Ålands Radio and TV
- Type: Radio and television
- Country: Finland
- Availability: Åland; online
- Headquarters: Mariehamn
- Broadcast area: Åland
- Owner: Government of Åland
- Key people: Fredrik Sonck (CEO); Heidi Grandell-Sonck (editor-in-chief)
- Launch date: 1 May 1996; 30 years ago
- Official website: www.alandsradio.ax
- Language: Swedish

= Ålands Radio and TV =

Public radio and television broadcaster in Åland

Ålands Radio and TV (ÅRTV) (Ålands Radio och TV Ab) is a public broadcaster in Åland, an autonomous region of Finland. It provides radio, television, and podcasts in Swedish.

==History==
The company was founded on 1 May 1996 as a public broadcaster owned by the Åland government. It took over broadcasting in Åland from Rundradion i Finland.

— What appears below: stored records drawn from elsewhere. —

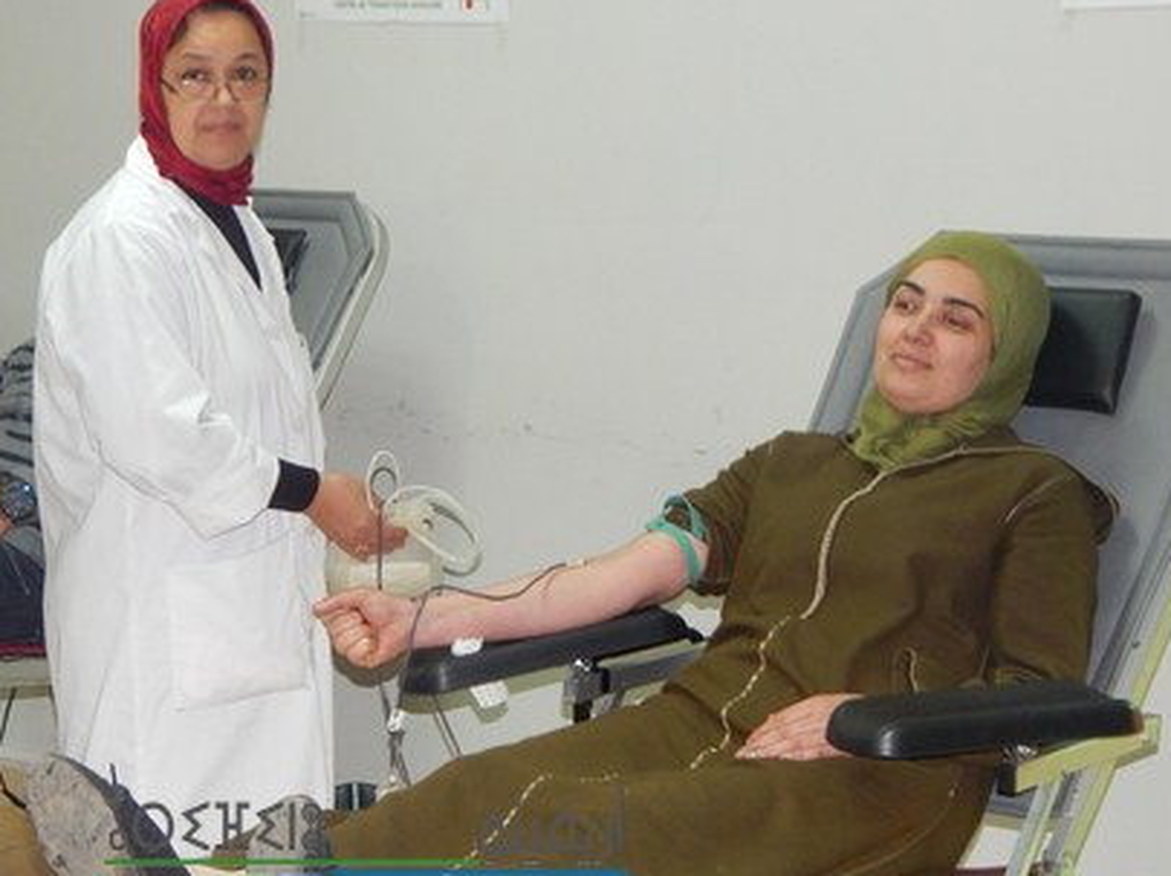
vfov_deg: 18.2
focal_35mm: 81
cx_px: 369
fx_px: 2738
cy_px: 400
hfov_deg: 24.0
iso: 320
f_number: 3.8
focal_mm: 9.7
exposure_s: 1/30
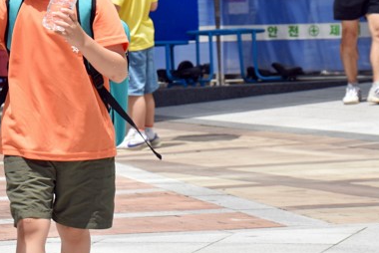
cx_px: 11
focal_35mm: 266
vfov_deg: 5.2
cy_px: -24
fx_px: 2804
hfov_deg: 7.7
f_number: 9
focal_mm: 75
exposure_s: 1/320
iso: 200
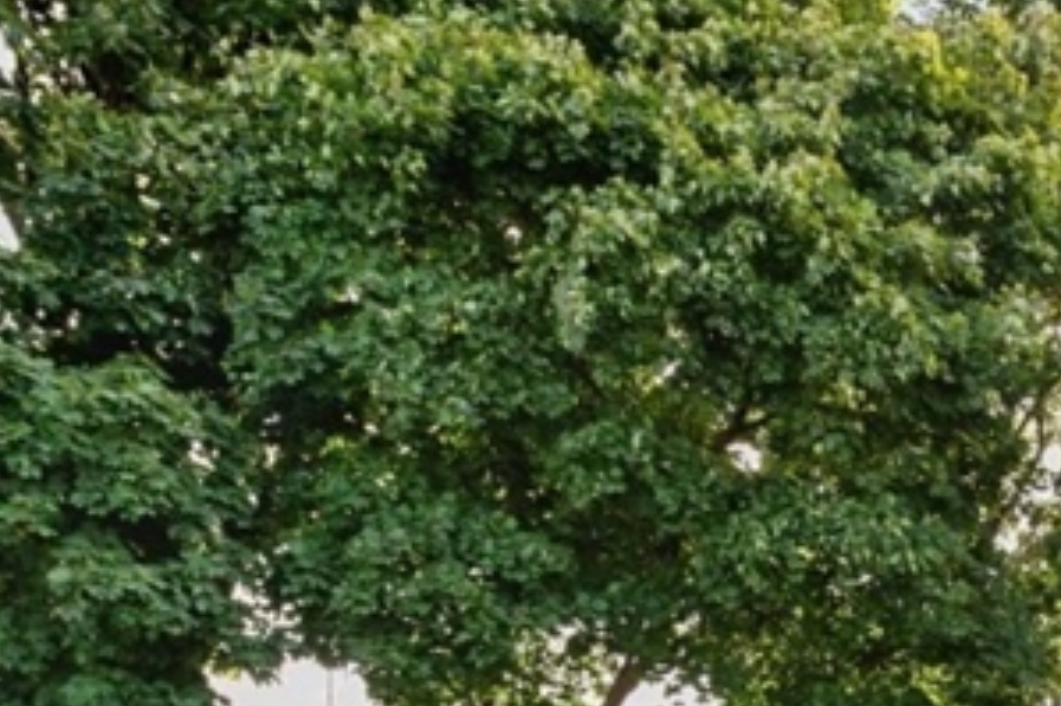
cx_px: 1462
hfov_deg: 30.1
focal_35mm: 48
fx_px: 1414
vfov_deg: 23.6
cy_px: 995
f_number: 8
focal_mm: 14
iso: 100
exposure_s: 1/125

Broadcasting expanded from a few hours a day to full-day broadcasting.

At the end of 2019, the broadcaster was expected to receive €2.5 million in tax funding in 2020.

ÅRTV switched to HDTV at the Smedsböle Radio Mast on 9 February 2021. From 31 March 2021, all standard-definition broadcasts ceased, requiring HD-compatible receivers.